Regarding performance: See my above test as to why.  Richard,
I've stopped by your office, and I welcome you to see my other performance
stuff on the X-MP and 2.  I just showed some of it to the LLNL people
[George Michael] the other day.  Bring your German parallel processor
bibliography with you.

From the Rock of Ages Home for Retired Hackers:
--eugene miya
  NASA Ames Research Center
  {hplabs,ihnp4,dual,hao,decwrl,allegra}!ames!aurora!eugene
  emiya@ames-vmsb

husmann@uicsrd.CSRD.UIUC.EDU (10/17/85)

> In article <1189@ames.UUCP>, eugene@ames.UUCP (Eugene Miya) writes:
> > I had call to go visit the Cray-2 downstairs.  It's tiny. ...
> 
> Gene:
>   Is it true that the CRAY-2 cpu is really a CRAY-1  (not an X-MP)
> cpu, meaning that it has only one path to memory and doesnt do
> chaining?  So the only major speedup between the X-mp and -2
> cpu's is the faster clock cycle of the 2,  4.1 ns.
> Also, I understand that the 256K 64-bit memory is slower than the
> memory on the x-mp, but there is a fast 16K memory cache per processor.
> So it really looks like a CDC 7600!!
> Question is, will the Y-MP be faster?  (16 processors, 64Mwords)
> 
> Have you looked at the Cray-2 compiler... I hear its based on the old
> CFT1.10 and doesnt have character data (yet).
> I'd like to see some comparison timings between the x-mp and the 2.
> 
> 
> 
> -- 
>      
>     [rchrd] = Richard Friedman
>               Pacific-Sierra Research, 2855 Telegraph #415
>               Berkeley, CA 94705 (415) 540 5216
>     UUCP: {hplabs,ptsfa,dual}!well!rchrd

The Cray-2 brochure I have lists the following facts about the Cray-2:

 o a 256 *million* word Common memory (not 256K),
 o *4* Background CPU's,
 o 1 Foreground CPU; it appears the background CPU's handle the computation and
   the Foreground CPU "supervises overall system activity among the Foreground
   Processor, Background Processors, Common Memory, and peripheral
   controllers,"
 o it looks like each Background CPU has only *one* memory port.

New things I noticed in the brochure:

 o UNIX (of course),
 o gather and scatter instructions,
 o semaphores for synchronization.

I couldn't find any information about chaining which suggests it's gone.

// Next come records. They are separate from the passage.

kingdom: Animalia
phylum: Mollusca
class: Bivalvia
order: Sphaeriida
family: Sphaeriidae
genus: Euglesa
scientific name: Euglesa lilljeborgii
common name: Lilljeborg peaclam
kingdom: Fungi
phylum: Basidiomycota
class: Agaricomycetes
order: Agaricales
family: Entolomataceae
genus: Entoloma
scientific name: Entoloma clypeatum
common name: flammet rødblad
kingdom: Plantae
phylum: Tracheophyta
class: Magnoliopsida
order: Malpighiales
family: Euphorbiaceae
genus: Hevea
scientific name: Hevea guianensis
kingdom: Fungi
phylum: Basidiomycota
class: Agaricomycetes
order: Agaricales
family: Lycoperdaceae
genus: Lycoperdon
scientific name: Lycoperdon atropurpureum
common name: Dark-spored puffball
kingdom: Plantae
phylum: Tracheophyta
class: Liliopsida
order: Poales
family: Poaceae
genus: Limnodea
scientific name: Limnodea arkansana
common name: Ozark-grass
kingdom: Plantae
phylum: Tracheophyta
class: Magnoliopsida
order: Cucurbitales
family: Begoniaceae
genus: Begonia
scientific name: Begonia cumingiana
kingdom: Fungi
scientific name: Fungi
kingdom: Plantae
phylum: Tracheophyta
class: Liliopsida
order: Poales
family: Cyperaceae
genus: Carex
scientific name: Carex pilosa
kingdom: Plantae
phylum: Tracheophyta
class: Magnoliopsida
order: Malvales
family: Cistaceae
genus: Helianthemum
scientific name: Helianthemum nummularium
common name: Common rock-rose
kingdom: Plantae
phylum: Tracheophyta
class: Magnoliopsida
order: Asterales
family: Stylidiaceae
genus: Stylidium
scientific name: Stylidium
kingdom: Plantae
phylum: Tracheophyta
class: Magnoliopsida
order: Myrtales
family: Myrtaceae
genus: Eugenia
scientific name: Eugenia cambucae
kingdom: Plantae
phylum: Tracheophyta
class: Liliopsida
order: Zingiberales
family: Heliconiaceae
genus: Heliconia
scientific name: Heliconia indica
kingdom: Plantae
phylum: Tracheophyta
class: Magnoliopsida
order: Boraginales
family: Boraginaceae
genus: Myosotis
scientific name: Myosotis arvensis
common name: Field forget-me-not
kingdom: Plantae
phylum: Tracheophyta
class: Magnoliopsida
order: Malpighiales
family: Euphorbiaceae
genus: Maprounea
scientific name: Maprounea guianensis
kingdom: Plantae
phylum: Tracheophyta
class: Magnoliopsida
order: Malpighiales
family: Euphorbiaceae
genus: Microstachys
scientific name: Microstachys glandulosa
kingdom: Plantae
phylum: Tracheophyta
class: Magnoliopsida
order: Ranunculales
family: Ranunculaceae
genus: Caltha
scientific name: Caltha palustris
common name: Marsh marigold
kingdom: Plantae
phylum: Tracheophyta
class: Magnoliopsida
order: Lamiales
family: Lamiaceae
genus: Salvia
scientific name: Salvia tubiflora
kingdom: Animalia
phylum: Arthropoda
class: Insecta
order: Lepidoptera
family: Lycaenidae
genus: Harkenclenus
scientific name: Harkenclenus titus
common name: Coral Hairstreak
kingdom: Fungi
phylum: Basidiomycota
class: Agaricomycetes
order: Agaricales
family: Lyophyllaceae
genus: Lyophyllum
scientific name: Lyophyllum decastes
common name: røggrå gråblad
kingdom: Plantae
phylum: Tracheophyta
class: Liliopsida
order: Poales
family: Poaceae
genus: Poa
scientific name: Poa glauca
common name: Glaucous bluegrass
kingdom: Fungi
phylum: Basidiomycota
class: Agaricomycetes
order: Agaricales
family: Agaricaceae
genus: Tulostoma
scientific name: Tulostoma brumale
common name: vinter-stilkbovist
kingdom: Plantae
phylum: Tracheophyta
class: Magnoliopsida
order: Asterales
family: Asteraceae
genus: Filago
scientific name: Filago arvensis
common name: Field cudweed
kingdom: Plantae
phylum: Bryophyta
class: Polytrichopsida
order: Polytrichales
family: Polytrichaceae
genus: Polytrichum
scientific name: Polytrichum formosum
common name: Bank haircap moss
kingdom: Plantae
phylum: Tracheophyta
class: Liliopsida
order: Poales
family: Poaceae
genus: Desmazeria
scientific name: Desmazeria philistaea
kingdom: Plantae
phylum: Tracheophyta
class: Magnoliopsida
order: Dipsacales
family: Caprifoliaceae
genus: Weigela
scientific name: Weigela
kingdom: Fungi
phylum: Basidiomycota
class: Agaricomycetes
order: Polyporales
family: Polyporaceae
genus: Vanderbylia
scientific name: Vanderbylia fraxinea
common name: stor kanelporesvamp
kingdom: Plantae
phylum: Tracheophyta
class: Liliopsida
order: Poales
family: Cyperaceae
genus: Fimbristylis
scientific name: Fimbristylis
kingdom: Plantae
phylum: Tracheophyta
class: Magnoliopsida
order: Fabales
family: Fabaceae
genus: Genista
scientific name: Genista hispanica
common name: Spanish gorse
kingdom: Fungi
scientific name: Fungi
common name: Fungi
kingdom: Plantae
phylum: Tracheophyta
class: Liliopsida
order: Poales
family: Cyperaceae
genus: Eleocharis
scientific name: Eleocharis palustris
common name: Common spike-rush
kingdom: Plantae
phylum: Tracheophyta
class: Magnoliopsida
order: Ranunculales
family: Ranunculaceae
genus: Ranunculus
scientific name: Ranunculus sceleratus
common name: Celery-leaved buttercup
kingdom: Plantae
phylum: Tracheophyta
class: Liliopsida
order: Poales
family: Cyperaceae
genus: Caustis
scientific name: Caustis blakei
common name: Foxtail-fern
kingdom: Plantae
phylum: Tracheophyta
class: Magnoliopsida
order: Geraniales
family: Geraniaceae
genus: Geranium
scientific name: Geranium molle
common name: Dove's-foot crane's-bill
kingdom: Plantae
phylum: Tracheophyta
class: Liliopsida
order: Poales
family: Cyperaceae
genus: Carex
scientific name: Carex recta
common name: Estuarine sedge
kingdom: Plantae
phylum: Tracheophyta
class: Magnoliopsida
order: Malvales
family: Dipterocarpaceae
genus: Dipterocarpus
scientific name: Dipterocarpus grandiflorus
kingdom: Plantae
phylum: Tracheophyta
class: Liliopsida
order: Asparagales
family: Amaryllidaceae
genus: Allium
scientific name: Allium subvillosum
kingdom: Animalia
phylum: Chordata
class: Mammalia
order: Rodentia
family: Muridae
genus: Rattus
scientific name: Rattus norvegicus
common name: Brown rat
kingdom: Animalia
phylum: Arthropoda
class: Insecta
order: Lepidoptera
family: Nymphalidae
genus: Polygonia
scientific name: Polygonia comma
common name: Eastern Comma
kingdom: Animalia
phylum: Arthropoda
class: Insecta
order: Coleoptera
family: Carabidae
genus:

The brochure states the Cray-2 throughput is 6-12 times that of the Cray-1.
I have a note scribble on the side that say "X-MP about 3 times."  I can't
remember if that means the Cray-2 is about three times the X-MP, or if the
X-MP is about three times the Cray-1. (?!)



Harlan Husmann

Center for SuperComputer Research and Development
University of Illinois at Urbana-Champaign

usenet: husmann@uicsrd
csnet:  husmann@uicsrd.bitnet
bitnet: husmann at uiucvme